Prof. Gil Troy, presidential historian at McGill University, told the Post that this electoral cycle “feels particularly nasty – so much so that pro-Trump and pro-Biden Jews just aren’t dealing with one another.
“I wish I could say that I anticipate a post-Election Day love in,” he said, when asked how the Jewish community could come together after the election. “My new book with Natan Sharansky, Never Alone, notes that we have and have always had all kinds of divisions, but we still should be in dialogue with one another,” he added.

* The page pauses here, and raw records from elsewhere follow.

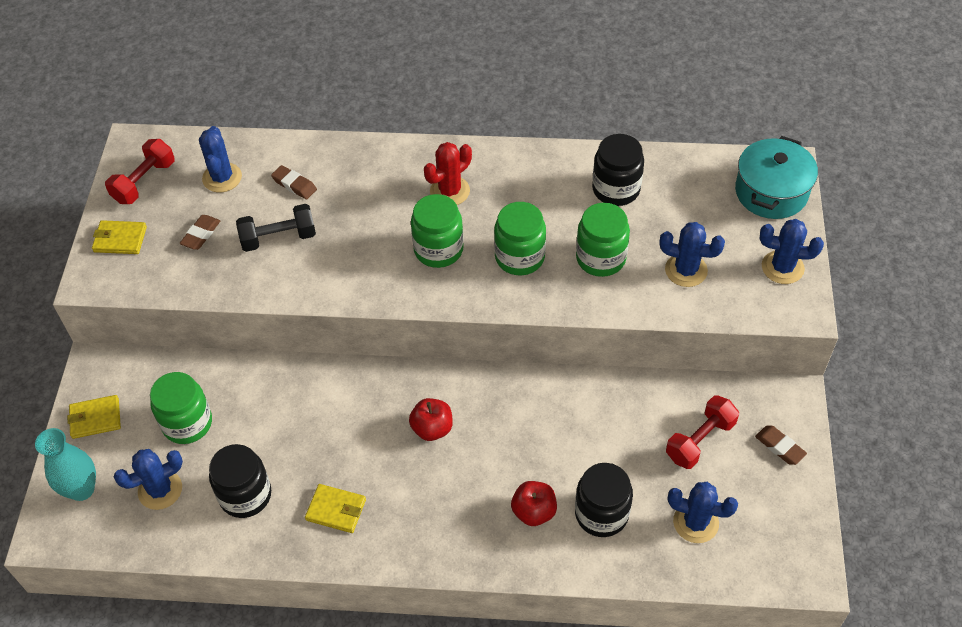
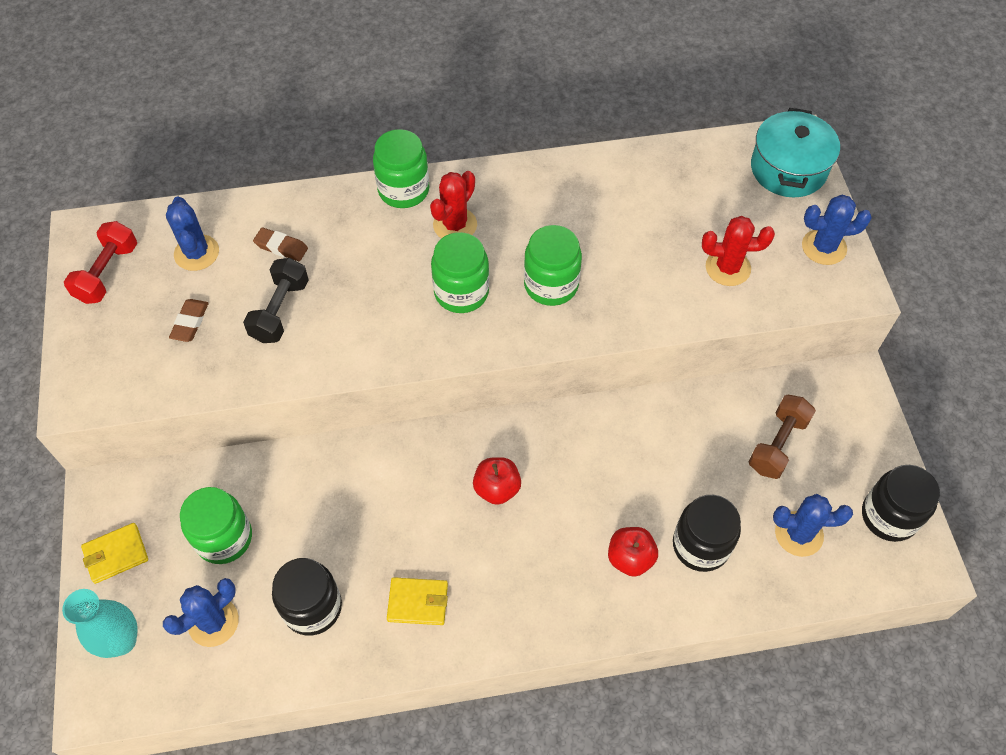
camera: 15 degrees left, 5 degrees up
(120, 239) = (97, 345): yellow wallet -> none
(278, 238) = (280, 311): black dumbbell -> black dumbbell turned 45 degrees counterclockwise
(600, 258) = (636, 271): green jar -> green jar (403, 190)
(616, 189) = (630, 193): black jar -> black jar (889, 516)
(686, 270) = (728, 268): blue cactus -> red cactus
(700, 440) = (777, 444): red dumbbell -> brown dumbbell
(779, 447) = (858, 435): brown eraser -> none

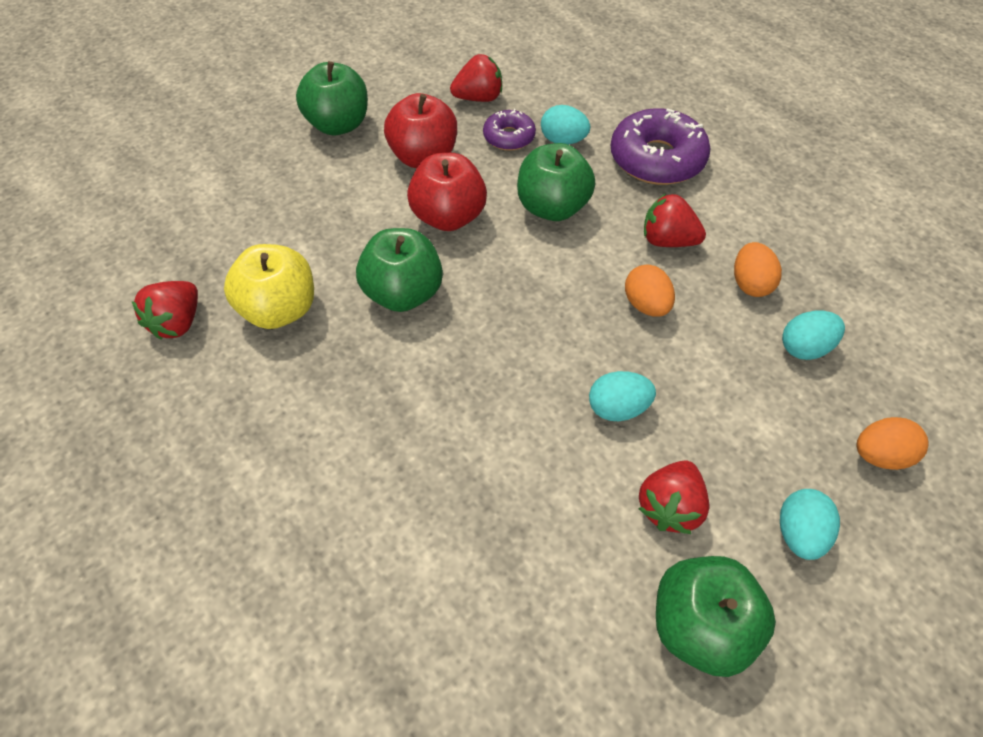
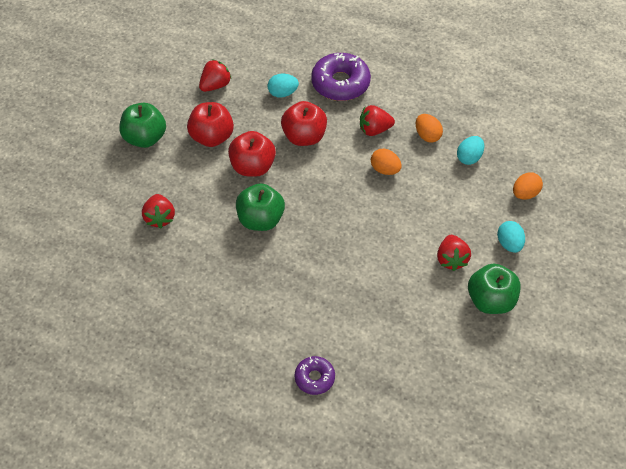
camera: 30 degrees left, 0 degrees up
(178, 323) = (153, 291): red strawberry -> red strawberry (160, 218)
(280, 310) = (202, 258): yellow apple -> none
(509, 137) = (251, 104): purple donut -> purple donut (314, 378)
(552, 208) = (304, 137): green apple -> red apple
(617, 408) = (403, 227): turquoise egg -> none

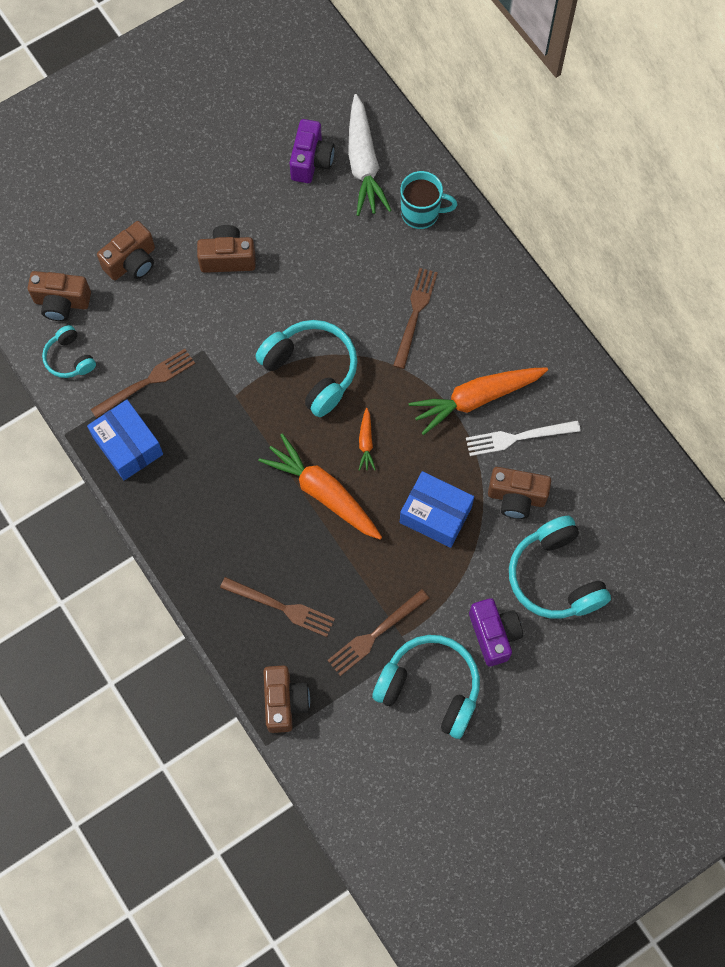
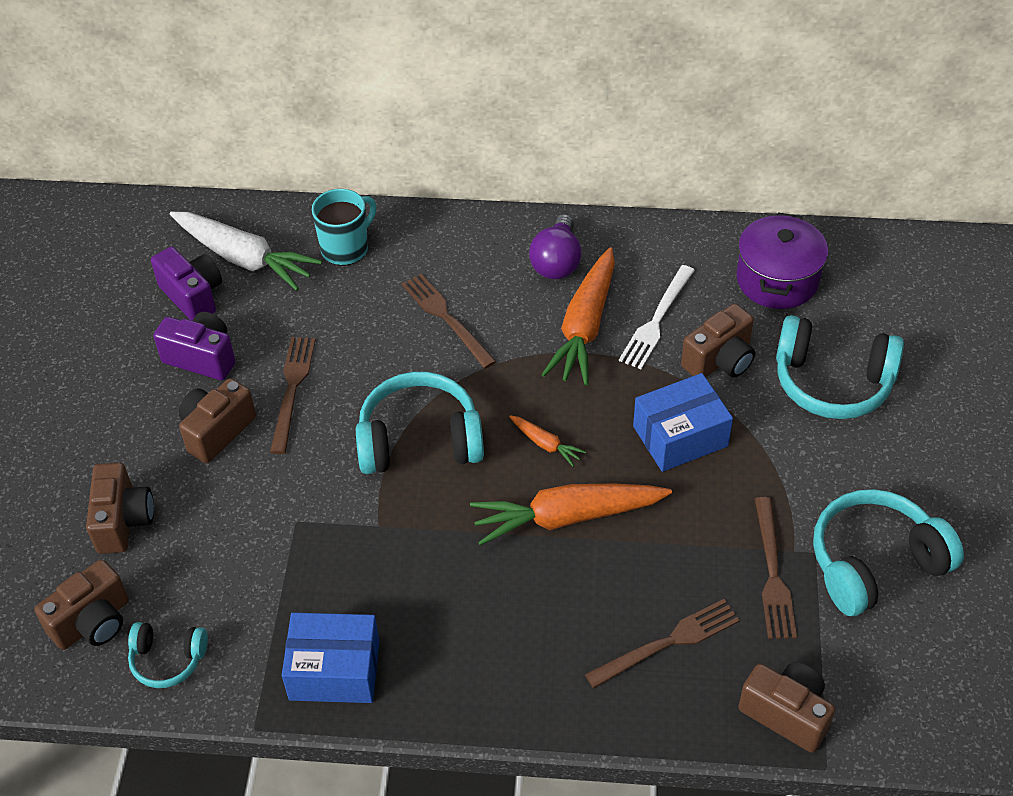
camera: 50 degrees left, 20 degrees down
(146, 382) = (277, 600): brown fork -> brown fork (292, 389)
(494, 634) = (856, 470): purple camera -> purple camera (202, 358)
(516, 343) = (556, 262): none -> purple light bulb
(617, 487) = (777, 280): none -> purple pot

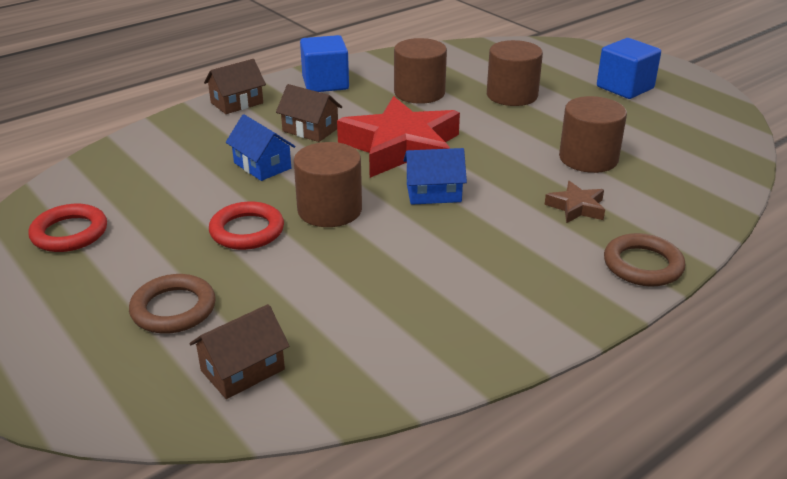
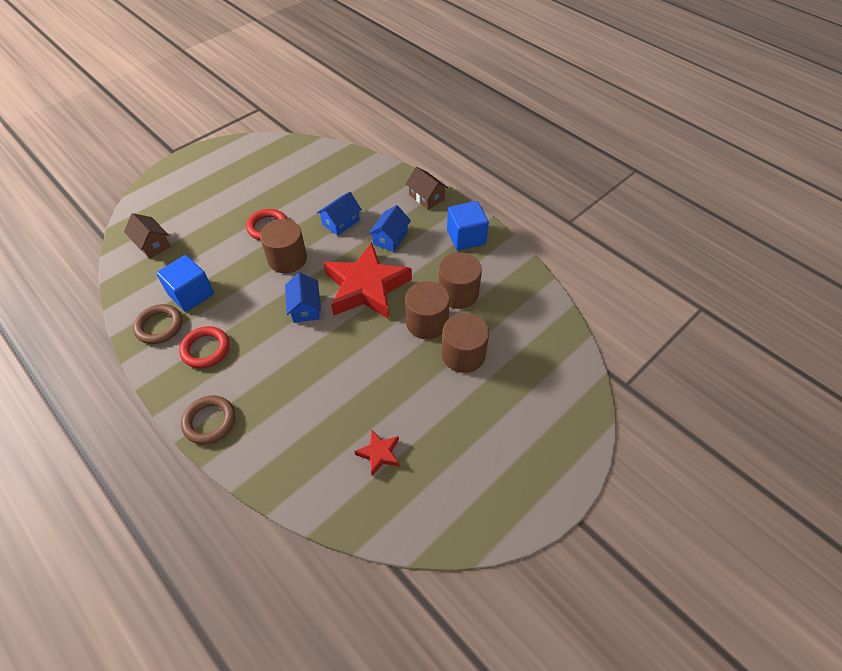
camera: 85 degrees right, 20 degrees up
(69, 233) = (271, 164): red ring -> red ring (206, 349)
(173, 309) = (202, 213): brown ring -> brown ring (159, 326)
(310, 130) = (390, 238): brown house -> blue house
(576, 207) = (283, 388): brown star -> none
(588, 158) = (354, 402): brown cylinder -> brown cylinder (426, 322)
(625, 87) = (494, 446): blue cube -> blue cube (191, 294)
(653, 145) = (379, 454): none -> red star

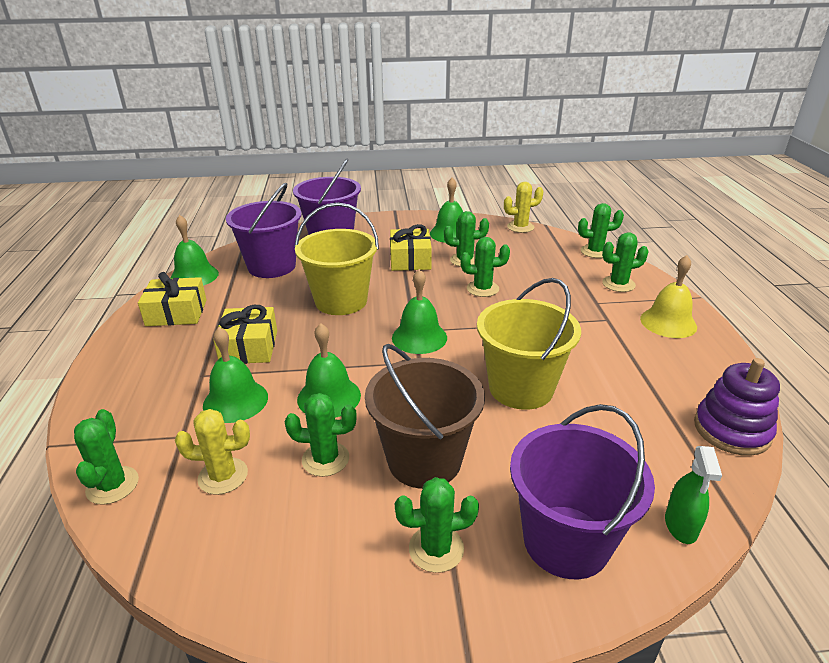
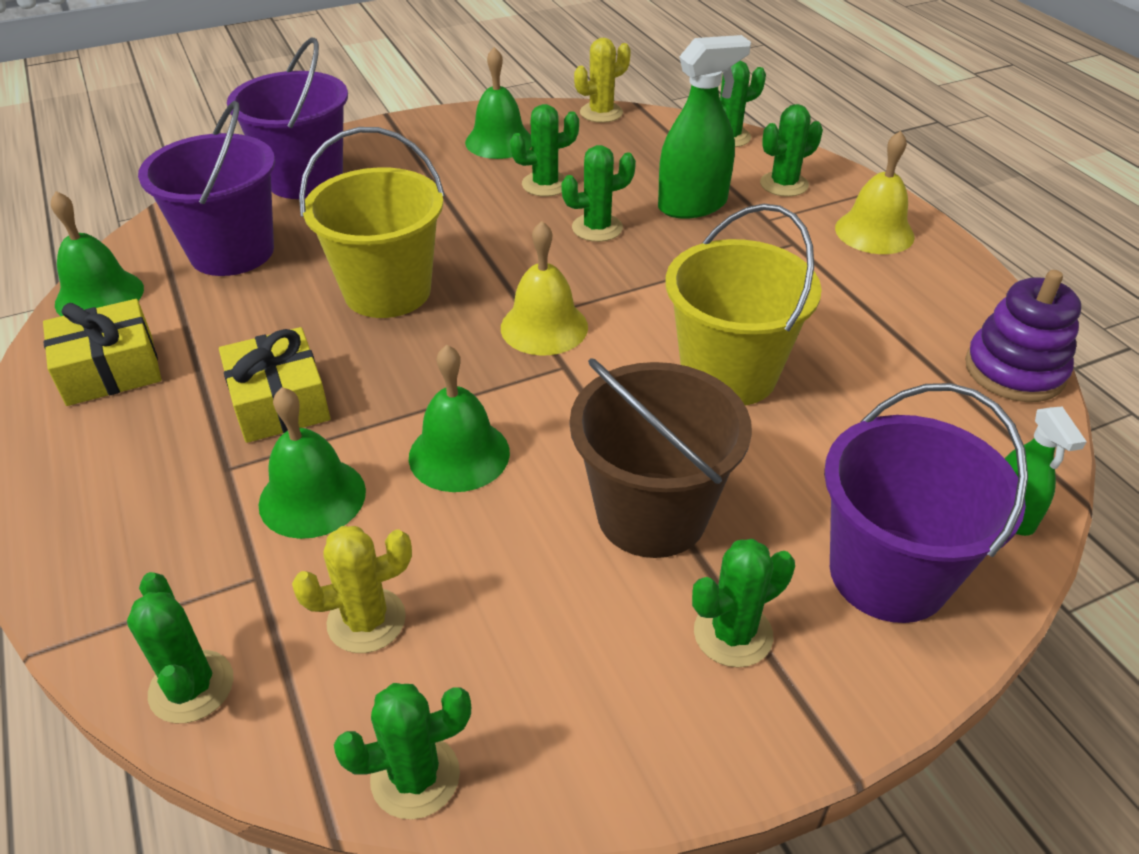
camera: 20 degrees left, 10 degrees up
(325, 459) = (509, 551): green cactus -> green cactus (415, 777)
(410, 260) = (460, 198): yellow gift -> none
(419, 337) = (544, 327): green bell -> yellow bell
(550, 286) = (693, 205): none -> green spray bottle

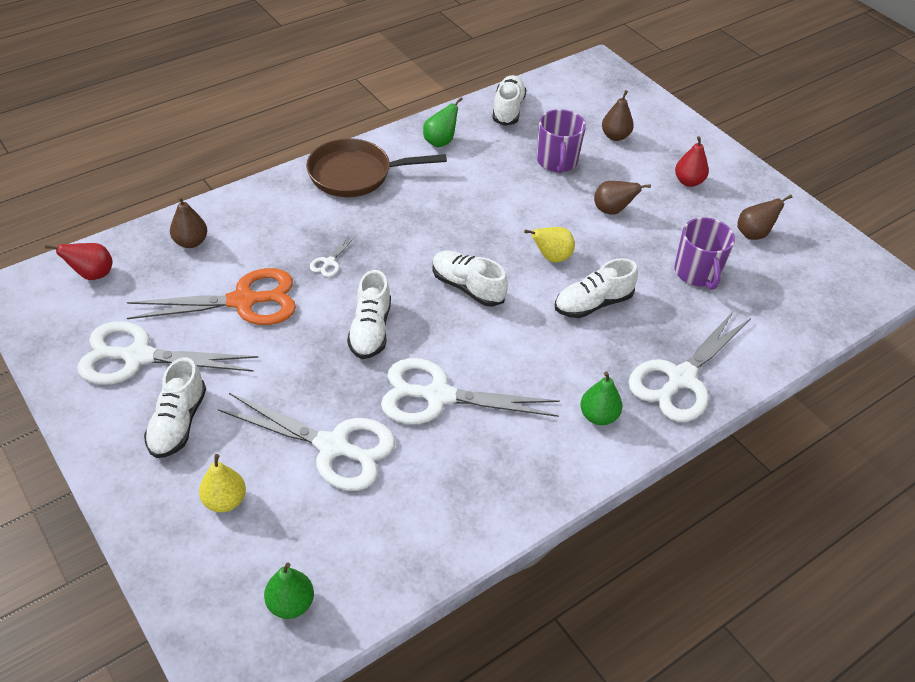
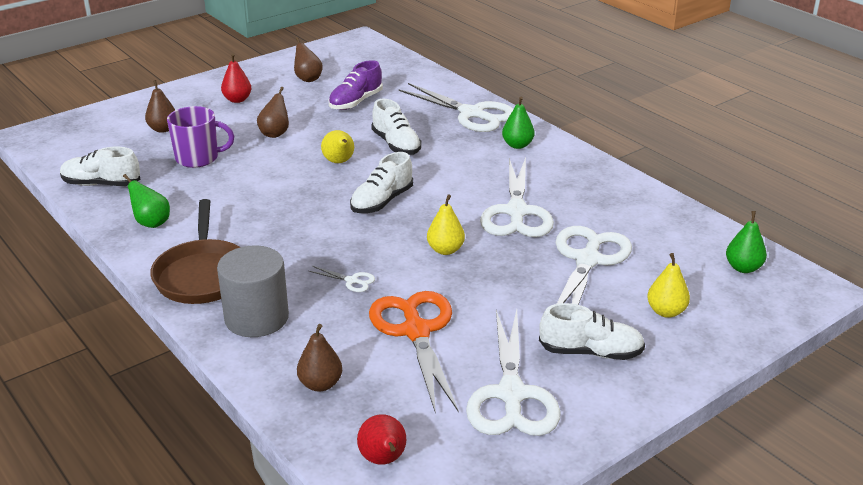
camera: 90 degrees left, 15 degrees down
(287, 206) = (256, 318): none -> grey cylinder
(370, 330) = (445, 250): white shoe -> yellow pear
(697, 273) = (355, 102): purple mug -> purple shoe

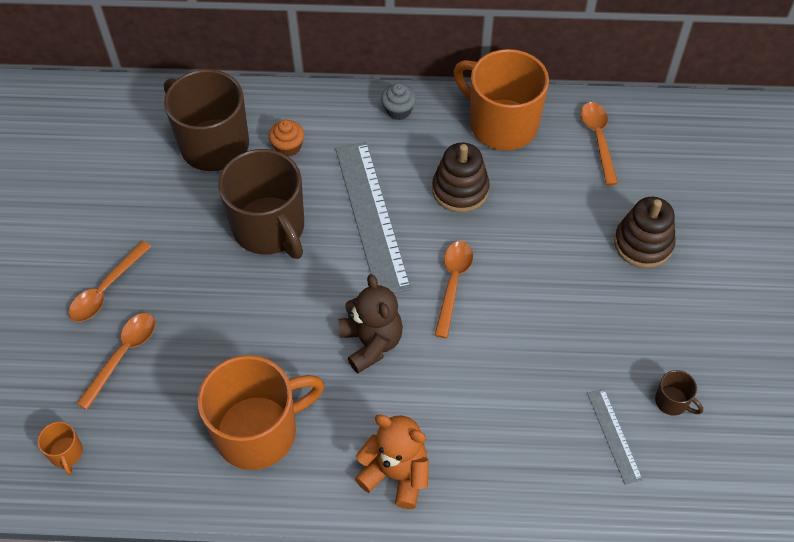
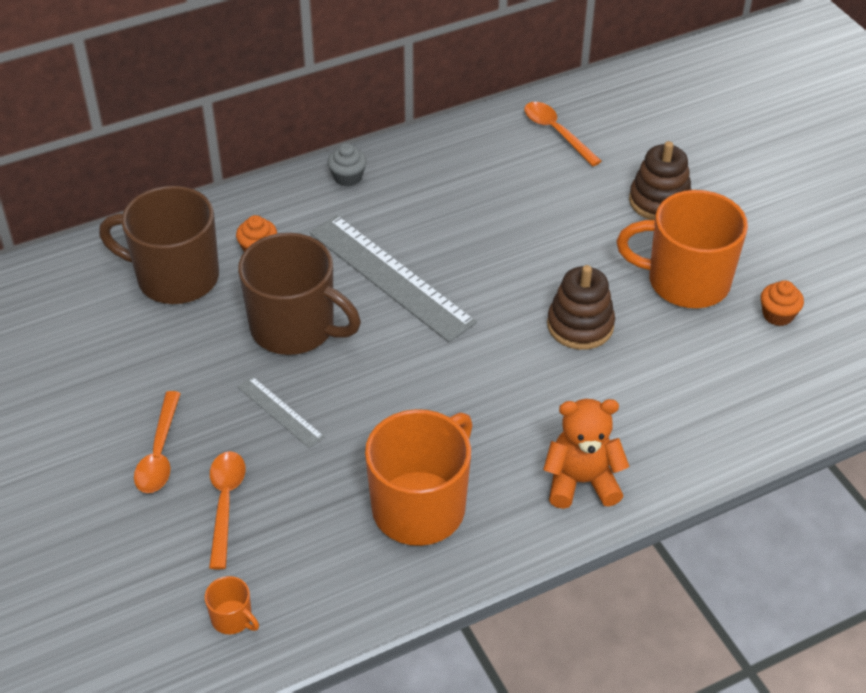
camera: 30 degrees left, 10 degrees down
(371, 343) = (473, 384): brown teddy bear -> none
(453, 284) = (513, 302): orange spoon -> none
(460, 190) = (460, 222): brown stacking toy -> brown stacking toy (580, 325)
(501, 124) = (457, 153): orange mug -> orange mug (685, 281)
(614, 435) = (749, 363): grey ruler -> grey ruler (280, 412)
(672, 402) = (778, 315): brown mug -> orange cupcake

“But the American Jewish scene reflects the American scene, and the likelihood of a post-Election Day ‘Kumbaya’ moment – given the passions, the hatred, the fury – is not very high, which is a shame. We should be able to put aside our differences after Election Day and celebrate democracy at work, but many of my US friends fear democracy won’t be working; and certainly, if their side loses, they will be really, really embittered.”
Soifer added that “this is the most divisive political moment I can remember in my lifetime.
“I think it’s the most divisive political moment in American history, because [in 2016] perhaps we were too confident, but we didn’t really think that Donald Trump could become president, just because it seemed like such an unimaginable reality. And even though we were concerned about it, it was hard to imagine what his presidency could look like. Now, four years in, we know exactly what it looks like, and it’s worse than we imagined,” she said. “I think that this is a true inflection point in American history.
Asked whether the community could come together after the election, she said: “I don’t know, I think that the Jewish community is deeply concerned about, first and foremost, the threats to our values as Americans and as Jews and the threats to our community posed by extremist groups that have been emboldened by Donald Trump.”
Presented with the same question, about how the community could put differences aside on November 4, Brooks said: “It’s something I think a lot about. And I hope that regardless of the outcome of the election, our community will hopefully be able to come together in these unsettled times.
“It is not good for the Jewish community to be as polarized and divisive as we currently are. So I hope that we’ll have a coming together after the election, regardless of the results, because I think it’s important for our community to be able to work together and to do the important things that we need to do in terms of strengthening our community,” Brooks added.